[Intrinsic camera parameters]
----------

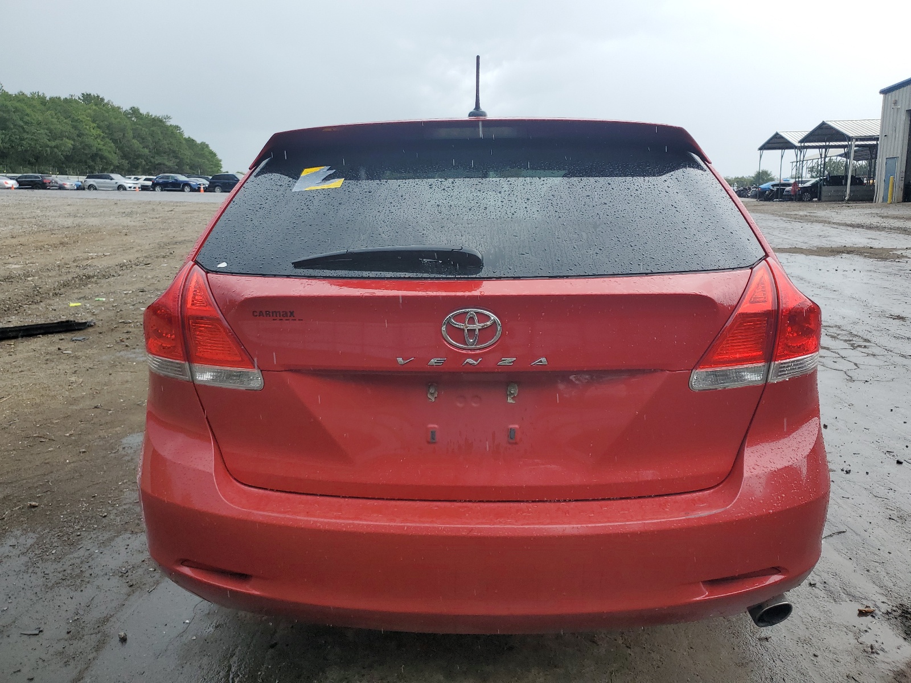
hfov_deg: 67.3
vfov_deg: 53.1
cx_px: 456
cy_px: 342
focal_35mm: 26
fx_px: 684
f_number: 1.5
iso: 50
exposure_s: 1/625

----------

__EXERCISE REQUIREMENTS__: Only the last part of the records is wanted. Repeat it exactly, beginning at the line containing "vfov_deg: 53.1" and ending at the final line.

__TASK ANSWER__:
vfov_deg: 53.1
cx_px: 456
cy_px: 342
focal_35mm: 26
fx_px: 684
f_number: 1.5
iso: 50
exposure_s: 1/625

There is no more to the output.